我查看了以下帖子以确定如何查询行,但主要是关于 匹配整个条目而不是子字符串。 Select rows from a DataFrame based on values in a column in pandas
以下帖子展示了如何使用正则表达式模式查找子字符串,这正是我需要查找正则表达式字边界和我在下面使用的内容。 How to filter rows containing a string pattern from a Pandas dataframe
我能够从上面的第二个SO帖子中获取代码,除非我在我的帖子中有重复 评论栏。注意,下面的debug.txt文件中的条目600和700是dupes,这很好。这些欺骗是预期的,所以我如何容纳它们?
数据文件' debug.txt'因此数据框有2个唯一列,所以它不是每个帖子都有重复列名的数据帧问题: 资料来源:ValueError: cannot reindex from a duplicate axis using isin with pandas
----- debug.txt -----
PKey, Comments
100,Bad damaged product need refund.
200,second item
300,a third item goes here
400,Outlier text
500,second item
600,item
700,item
我的代码如下。您可以提供解决上述ValueError的任何帮助,我们将不胜感激。
import re
import pandas as pd
# Define params used below
fileHeader = True
dictB = {}
inputFile = open("debug.txt", 'r')
if fileHeader == True:
inputFile.readline()
for line in inputFile:
inputText = line.split(",")
primaryKey = inputText[0]
inputTexttoAnalyze = inputText[1]
# Clean inputTexttoAnalyze and do other things...
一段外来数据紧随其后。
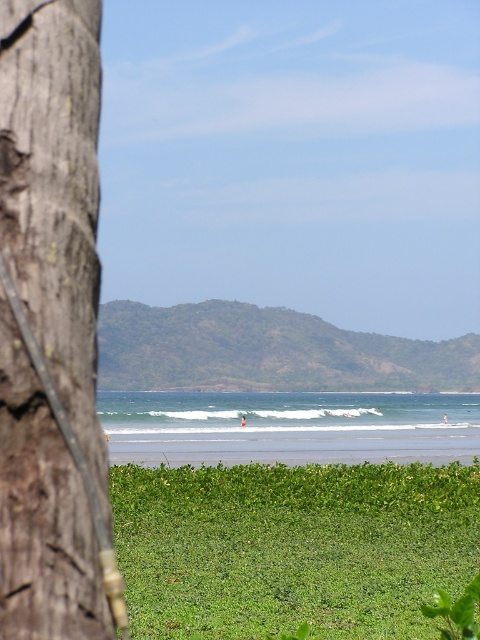
You are standing in the coastal scene and want to take a photo of the brown rough tree trunk at left and the green leafy grass at lower center. Which object will appear larger in your photo?

The brown rough tree trunk at left will appear larger in the photo because it is closer to the viewer than the green leafy grass at lower center.

You are standing in the coastal scene and see the point marked at coordinates (55, 196). Which object from the scene does this point lie on?

The point marked at coordinates (55, 196) lies on the brown rough tree trunk at left.

You are a gardener standing in the coastal area shown. You need to place a small decorative stone between the brown rough tree trunk at left and the green leafy grass at lower center. Based on their positions, where should you place it?

The brown rough tree trunk at left is above the green leafy grass at lower center, so you should place the stone between them either below the tree trunk and above the grass or adjust placement according to their vertical alignment.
# NOTE: Very inefficient to add 1 row at a time to a Pandas DF.
# They suggest combining the data in some other variable (like my dictionary)
# then copy it to the DF.
# Source: https://stackoverflow.com/questions/10715965/add-one-row-in-a-pandas-dataframe
dictB[primaryKey] = inputTexttoAnalyze
inputFile.close()
# Below is a List of words that must produce an EXACT match to a *substring* within
# the data frame Comments column.
findList = ["damaged product", "item"]
print("\nResults should ONLY have", findList, "\n")
dfB = pd.DataFrame.from_dict(dictB, orient='index').reset_index()
dfB.rename(columns={'index': 'PKey', 0: 'Comments'}, inplace=True)
for entry in findList:
rgx = '({})'.format("".join(r'(\b%s\b)' % entry))
# The following line gives the error: ValueError: cannot reindex from a duplicate axis.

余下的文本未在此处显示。